◆ TASK TO COMPLETE
Reproduce every line of the data below without changing anything.

(Stored dataset items)

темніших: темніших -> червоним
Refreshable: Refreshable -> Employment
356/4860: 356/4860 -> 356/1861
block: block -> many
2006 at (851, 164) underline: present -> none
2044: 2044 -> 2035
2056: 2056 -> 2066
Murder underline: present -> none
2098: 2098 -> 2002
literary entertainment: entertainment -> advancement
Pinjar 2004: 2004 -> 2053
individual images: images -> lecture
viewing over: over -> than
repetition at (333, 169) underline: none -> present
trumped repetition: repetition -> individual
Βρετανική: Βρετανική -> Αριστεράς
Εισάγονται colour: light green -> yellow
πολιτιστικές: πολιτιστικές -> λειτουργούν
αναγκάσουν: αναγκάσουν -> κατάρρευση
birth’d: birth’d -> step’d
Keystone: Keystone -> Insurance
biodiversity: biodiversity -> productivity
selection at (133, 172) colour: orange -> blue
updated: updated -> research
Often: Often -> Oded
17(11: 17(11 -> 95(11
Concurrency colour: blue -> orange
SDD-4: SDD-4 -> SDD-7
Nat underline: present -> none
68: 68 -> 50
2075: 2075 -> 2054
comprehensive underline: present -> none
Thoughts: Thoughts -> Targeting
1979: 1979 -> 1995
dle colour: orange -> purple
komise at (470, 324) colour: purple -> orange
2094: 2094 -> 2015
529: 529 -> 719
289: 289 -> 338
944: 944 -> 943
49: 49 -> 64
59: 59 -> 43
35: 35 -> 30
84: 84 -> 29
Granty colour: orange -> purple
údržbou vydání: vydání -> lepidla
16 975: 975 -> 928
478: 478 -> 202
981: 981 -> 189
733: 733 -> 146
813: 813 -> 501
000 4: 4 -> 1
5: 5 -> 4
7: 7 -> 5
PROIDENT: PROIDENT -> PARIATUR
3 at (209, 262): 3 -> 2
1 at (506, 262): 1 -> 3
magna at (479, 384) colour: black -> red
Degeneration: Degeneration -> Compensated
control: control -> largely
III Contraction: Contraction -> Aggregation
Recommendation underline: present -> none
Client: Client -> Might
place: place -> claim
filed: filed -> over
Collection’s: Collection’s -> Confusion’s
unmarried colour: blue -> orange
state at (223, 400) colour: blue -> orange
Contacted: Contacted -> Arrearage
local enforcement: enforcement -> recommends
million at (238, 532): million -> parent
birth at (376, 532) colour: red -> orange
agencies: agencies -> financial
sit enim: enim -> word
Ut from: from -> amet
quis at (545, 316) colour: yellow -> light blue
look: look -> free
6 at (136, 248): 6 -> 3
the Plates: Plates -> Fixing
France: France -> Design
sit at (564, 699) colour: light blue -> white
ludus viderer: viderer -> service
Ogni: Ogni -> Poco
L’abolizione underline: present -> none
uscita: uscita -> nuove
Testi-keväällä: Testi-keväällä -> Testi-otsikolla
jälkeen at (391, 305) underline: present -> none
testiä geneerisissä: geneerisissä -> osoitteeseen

◆ TASK SOLUTION
темніших: темніших -> червоним
Refreshable: Refreshable -> Employment
356/4860: 356/4860 -> 356/1861
block: block -> many
2006 at (851, 164) underline: present -> none
2044: 2044 -> 2035
2056: 2056 -> 2066
Murder underline: present -> none
2098: 2098 -> 2002
literary entertainment: entertainment -> advancement
Pinjar 2004: 2004 -> 2053
individual images: images -> lecture
viewing over: over -> than
repetition at (333, 169) underline: none -> present
trumped repetition: repetition -> individual
Βρετανική: Βρετανική -> Αριστεράς
Εισάγονται colour: light green -> yellow
πολιτιστικές: πολιτιστικές -> λειτουργούν
αναγκάσουν: αναγκάσουν -> κατάρρευση
birth’d: birth’d -> step’d
Keystone: Keystone -> Insurance
biodiversity: biodiversity -> productivity
selection at (133, 172) colour: orange -> blue
updated: updated -> research
Often: Often -> Oded
17(11: 17(11 -> 95(11
Concurrency colour: blue -> orange
SDD-4: SDD-4 -> SDD-7
Nat underline: present -> none
68: 68 -> 50
2075: 2075 -> 2054
comprehensive underline: present -> none
Thoughts: Thoughts -> Targeting
1979: 1979 -> 1995
dle colour: orange -> purple
komise at (470, 324) colour: purple -> orange
2094: 2094 -> 2015
529: 529 -> 719
289: 289 -> 338
944: 944 -> 943
49: 49 -> 64
59: 59 -> 43
35: 35 -> 30
84: 84 -> 29
Granty colour: orange -> purple
údržbou vydání: vydání -> lepidla
16 975: 975 -> 928
478: 478 -> 202
981: 981 -> 189
733: 733 -> 146
813: 813 -> 501
000 4: 4 -> 1
5: 5 -> 4
7: 7 -> 5
PROIDENT: PROIDENT -> PARIATUR
3 at (209, 262): 3 -> 2
1 at (506, 262): 1 -> 3
magna at (479, 384) colour: black -> red
Degeneration: Degeneration -> Compensated
control: control -> largely
III Contraction: Contraction -> Aggregation
Recommendation underline: present -> none
Client: Client -> Might
place: place -> claim
filed: filed -> over
Collection’s: Collection’s -> Confusion’s
unmarried colour: blue -> orange
state at (223, 400) colour: blue -> orange
Contacted: Contacted -> Arrearage
local enforcement: enforcement -> recommends
million at (238, 532): million -> parent
birth at (376, 532) colour: red -> orange
agencies: agencies -> financial
sit enim: enim -> word
Ut from: from -> amet
quis at (545, 316) colour: yellow -> light blue
look: look -> free
6 at (136, 248): 6 -> 3
the Plates: Plates -> Fixing
France: France -> Design
sit at (564, 699) colour: light blue -> white
ludus viderer: viderer -> service
Ogni: Ogni -> Poco
L’abolizione underline: present -> none
uscita: uscita -> nuove
Testi-keväällä: Testi-keväällä -> Testi-otsikolla
jälkeen at (391, 305) underline: present -> none
testiä geneerisissä: geneerisissä -> osoitteeseen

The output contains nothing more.